Cambodian police officers stand guard in front of the Phnom Penh Municipal Court during a hearing of Kem Sokha, the head of the dissolved Cambodia National Rescue Party, in Phnom Penh, Cambodia, Thursday, Jan. 16, 2020. 

© 2020 AP Photo/Heng Sinith
(Bangkok) – The Cambodian opposition leader, Kem Sokha, is being denied his right to a public hearing in the fabricated criminal case against him, Human Rights Watch said today. The Phnom Penh Municipal Court has denied journalists and human rights monitors access to the trial, which began January 15, 2020.  

Human Rights Watch and other human rights groups have long called for dropping the politically motivated charges against Kem Sokha. On January 17, three United Nations special rapporteurs called Sokha’s trial “tainted.”

“The bogus prosecution of Kem Sokha is made even worse by unjustifiably keeping the media and rights monitors out of the courtroom,” said Phil Robertson, deputy Asia director. “Cambodian authorities should drop the charges against Sokha instead of trying to keep his shabby and unlawful treatment out of public view.”

Sokha’s trial for alleged espionage is expected to take three months, with two hearings a week, the court’s president said. Prior to the trial, the only evidence the prosecution presented was a highly edited video from 2013 that shows Kem Sokha giving a speech in Australia to his supporters.
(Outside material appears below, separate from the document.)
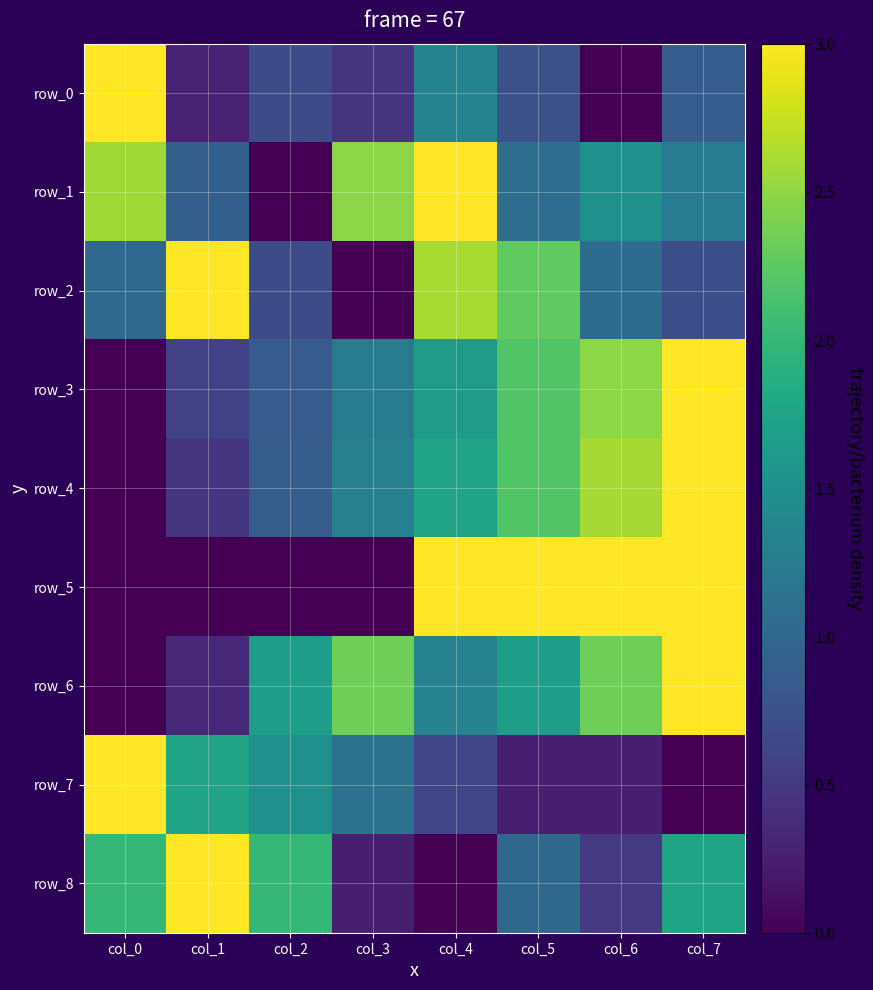

How many data points in row_5 are above 2?

4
On January 10, the court issued a notice that only 30 seats were available for observers in the courtroom gallery and that those wanting to monitor the trial would need to register within a very short time frame. When reporters and human rights observers went to register, they were informed that 23 out of the 30 seats were reserved for diplomats and that they would be notified by January 13 if they would get an observer pass. As far as Human Rights Watch has been able to determine, no one seeking a pass ever heard from the court. On January 15, rights monitors and reporters appeared at the court but were told that the courtroom was full.

Observers in the courtroom told Human Rights Watch that there were many unoccupied seats in the court’s public gallery on January 15 and 16. Two journalists who managed to enter the courtroom on the morning of January 15 were not allowed back inside for the afternoon session.

Voice of America reported that about 200 police and other security forces were stationed at the court and streets leading to the court.

Cambodia’s Foreign Affairs Ministry asserted that access to the courtroom was “at the discretion of the court, taking into consideration the actual court space, order and the conduct of the trial. Most of the diplomatic corps are represented and there were no empty seats in the courtroom.”

However, article 14(1) of the International Covenant on Civil and Political Rights (ICCPR), to which Cambodia is a party, guarantees the right to a fair and public hearing by a competent, independent and impartial tribunal established by law. The United Nations Human Rights Committee, which monitors state compliance with the covenant, has stated in its General Comment No. 32, that a public hearing “ensures the transparency of proceedings and thus provides an important safeguard for the interest of the individual and of society at large.” The committee noted that courts are to provide adequate facilities for the attendance of interested members of the public, within reasonable limits, taking into account the potential interest in the case.

The covenant allows for exceptional circumstances, such as national security, when the public may be excluded from a trial, the committee said. Otherwise a hearing must be open to the general public, including the media, and must not be limited to a particular category of people, such as the diplomatic corps.

In February, the European Union will determine whether Cambodia’s human rights record has improved sufficiently to avoid losing the tariff-free entry to the EU market for Cambodian goods under the “Everything But Arms” (EBA) trade program. Kem Sokha’s case will be among the issues the EU review will be considering.

“The empty seats at Kem Sokha’s trial make a mockery of government claims that there is no room for journalists and human rights monitors in the courtroom,” Robertson said. “We expect that the European Union and other concerned governments will be watching the Sokha case closely and the truth about these sham proceedings will eventually come out.”